Jenna’s brain fuses blew before any of the connections could lock in. She managed, “His history?”

“So glad you asked me that, Dr. Ramey. It would seem that as a juvenile, Waters was arrested for possession with intent to harm other students at his high school. Court psychiatrist cited maladaptive behaviors, anger management issues, and severe anxiety. Problems with daydreaming. Fast-talking lawyer got him off on probation. Argued he had some problems, made a mistake, but that he wouldn’t have gone through with an actual shooting. He was
such
a fine kid, excellent moral compass and all. Came from a good family, raised right. Nothing a little counseling couldn’t iron out. Waters completed court-ordered anger management classes and went on to the university. Led a quiet life riddled with depression. Treated by one of the on-campus health center psychiatrists.”

Yancy handed Jenna a scrap of paper from his wallet and a pen, and she scribbled
Waters = theme park victim
on the slip. She ignored his gasp to keep on track. “Perfect recipe for a bigger, badder killer with less remorse to swoop in and lead him on his righteous path to destruction.”

“This is why you get paid the big bucks.”

Still, the colors gnawed at Jenna. The ferry shooter’s blue clashed violently with the colors she associated with Emily Grogan’s murder. The girl had been strangled with her own intestine. The red of ultraviolent crimes didn’t make much sense. Could the ferry shooter have changed that much over time?

She pushed the thoughts of the colors away. “I’m guessing you’ve already cross-referenced Waters with the Land of Valor names?”

At last they would find out who Isaac Keaton really was. The question still remained as to how in God’s name he’d found Grogan and how he knew what the guy would do. He’d set Grogan off on track to find Emily’s killer, who he presumably knew ahead of time was Sebastian. Smooth way to get rid of
that
loose end, but what about Grogan? He was a loose end, too.
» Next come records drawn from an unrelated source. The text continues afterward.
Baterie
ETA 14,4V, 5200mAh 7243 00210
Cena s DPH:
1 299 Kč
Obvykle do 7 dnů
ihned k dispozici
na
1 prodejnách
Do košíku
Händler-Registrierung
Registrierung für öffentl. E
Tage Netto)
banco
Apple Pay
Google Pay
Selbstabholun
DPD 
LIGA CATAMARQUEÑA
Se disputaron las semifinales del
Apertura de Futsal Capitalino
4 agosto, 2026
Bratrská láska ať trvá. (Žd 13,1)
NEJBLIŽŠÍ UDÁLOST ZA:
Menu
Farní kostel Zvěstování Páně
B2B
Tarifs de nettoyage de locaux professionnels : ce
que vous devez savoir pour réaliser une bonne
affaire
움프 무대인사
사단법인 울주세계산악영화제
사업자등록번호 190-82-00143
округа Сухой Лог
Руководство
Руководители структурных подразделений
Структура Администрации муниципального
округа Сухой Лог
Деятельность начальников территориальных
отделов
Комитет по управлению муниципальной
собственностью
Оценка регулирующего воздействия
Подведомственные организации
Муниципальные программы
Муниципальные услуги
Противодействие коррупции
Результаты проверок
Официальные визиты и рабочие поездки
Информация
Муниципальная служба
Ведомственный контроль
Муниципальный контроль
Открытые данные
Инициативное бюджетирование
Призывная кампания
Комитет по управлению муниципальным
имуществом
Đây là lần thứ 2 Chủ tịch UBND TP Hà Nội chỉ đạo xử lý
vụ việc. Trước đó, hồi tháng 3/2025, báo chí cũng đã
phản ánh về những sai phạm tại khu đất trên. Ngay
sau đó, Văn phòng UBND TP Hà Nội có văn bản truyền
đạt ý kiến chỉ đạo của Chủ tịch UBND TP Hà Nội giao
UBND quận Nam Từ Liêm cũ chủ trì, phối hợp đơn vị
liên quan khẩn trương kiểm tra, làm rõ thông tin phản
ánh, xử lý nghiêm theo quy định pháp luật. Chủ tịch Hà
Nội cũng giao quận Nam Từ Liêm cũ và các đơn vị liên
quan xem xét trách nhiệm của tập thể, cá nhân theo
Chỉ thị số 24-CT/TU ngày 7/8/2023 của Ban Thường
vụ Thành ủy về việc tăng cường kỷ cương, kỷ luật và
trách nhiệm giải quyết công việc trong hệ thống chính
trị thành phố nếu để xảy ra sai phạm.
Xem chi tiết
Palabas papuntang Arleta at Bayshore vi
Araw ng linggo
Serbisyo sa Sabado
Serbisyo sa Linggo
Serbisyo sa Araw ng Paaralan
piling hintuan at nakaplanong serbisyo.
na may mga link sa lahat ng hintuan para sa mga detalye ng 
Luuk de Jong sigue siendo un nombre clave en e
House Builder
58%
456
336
Keaton wouldn’t leave one and not the other.

“No dice on the Land of Valor game, but like I said, I still have some work to do to get info on all these names. I’ll keep you posted.”

“Does Hank know?” Jenna asked.

“He and Saleda are already en route to Waters’s home address.”

He won’t be there.
“Okay, great. Let me know on the names.”

She hung up with Irv, and the string of curse words Yancy had been holding back flew out.

“Bastard! Isaac
shot
the guy to help him get away! That is
insane!

“Unfortunately, it’s as sane as it comes,” Jenna replied. She shut the yearbook and shoved it back into the pile in front of her. “Come on, we have to move fast.”

“Where are we moving?”

“Hank’s on his way to Waters’s house, but Isaac will have planned all this. Waters is long gone. But if Grogan knows what we do—and he
does
since he just offed Waters’s lawyer—he’ll do what he’s done every other time and head for where he knows Waters was last.”

“The hospital,” Yancy supplied.

“Yep,” Jenna said, jogging toward the elevator. “Waters isn’t still there, but Thadius Grogan is about to be.”

T
hough Jenna had called the police to get them to head toward the hospital, too, when Jenna and Yancy arrived, no sirens and no cars.

No backup.

They hurried toward the entrance.

“I’m still amazed Isaac knew Waters killed Grogan’s daughter. Even for Keaton, that’s pretty specific targeting,” Yancy said.